IL ROCK UNDERGROUND DEGLI EXTROVER 1.0 in “BELLO RAGAZZO”

Ad incarnare il miglior rock underground , ecco affacciarsi nel panorama indipendente italiano una band che, nonostante sia soltanto al primo album, di strada ne ha già percorsa parecchia, sperimentando sonorità e chiavi di lettura che, prendendo ispirazione dal rock più schietto, ha posto le basi di una fisionomia musicale libera e conscia delle proprie potenzialità. Prendendo spunto da una band di cui riproducono per lungo tempo i brani più famosi, gli EXTROVER 1.0, nascono negli ormai lontani anni 90 come OZENAM; ben presto il desiderio di proporre qualcosa di proprio si fa strada e la band dà alla luce il primo singolo “CAMBIO ROTTA”, che già nel titolo, rivela la volontà di porre una svolta al proprio percorso musicale e di apportare alla propria musica una ventata d’aria fresca. Ma ecco che il leader SCHEPIS, intraprende un progetto solista, che però, in un secondo momento coinvolge anche la band, dove brani inediti con testi in lingua italiana, si affidano ad un sound rockeggiante, incastonato fra richiami elettronici direttamente affluito dal rock più moderno e contemporaneo. Alcuni rimandi agli esordi degli inglesi Franz Ferdinand, pongono in risalto la voglia di sfidare ogni aspettativa e ogni regola, per rimettere in discussione ogni volta, i criteri di uno sviluppo armonico al solo servizio della sperimentazione.

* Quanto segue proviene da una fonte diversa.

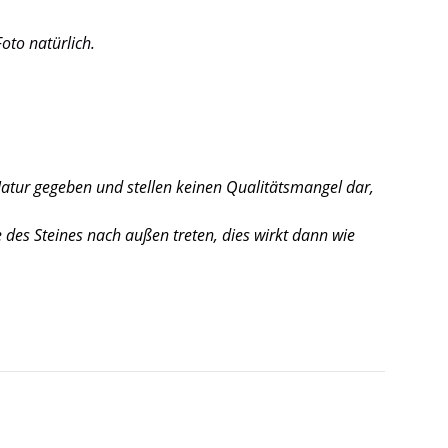
oto natürlich.
Natur gegeben und stellen keinen Qualitätsmangel dar,
des Steines nach außen treten, dies wirkt dann wie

Ispirato dal secondo genito di Schepis e prodotto presso Soundvision Studio, “BELLO RAGAZZO” rappresenta quel tentativo di conformazione ad una società che- dietro l’imposizione di modelli i quali, a discapito del titolo, non sono solo estetici- impone agli individui ivi presenti di indossare una sorta di maschera, nascondendo così la propria personalità. Tale omologazione, che rende ogni elemento di un insieme uguale a se stesso, non solo annulla determinati aspetti del proprio carattere, ma rende anche impossibile la concezione di un’opinione personale, risultato di una forma di pensiero libera, che certo, nel rispondere a certi canoni inaggirabili, sappia però adottare una conformazione senza vincoli precostruiti. Se andiamo indietro nel tempo, già Luigi Pirandello aveva ben espresso tale concetto della maschera nei rapporti sociali: ci si rende conto allora, di quanto non sia una novità la messa in gioco di ruoli come questi- per usare una metafora che ha valore in ambito teatrale- tuttavia oggi, quella che ieri era una constatazione, diventa una questione urgente che una band come gli EXTROVER 1.0 , ha deciso di esprimere attraverso un canale, quello della musica, che nell’universalità della sua ricezione, potrà davvero inquadrare il problema dalla giusta angolatura.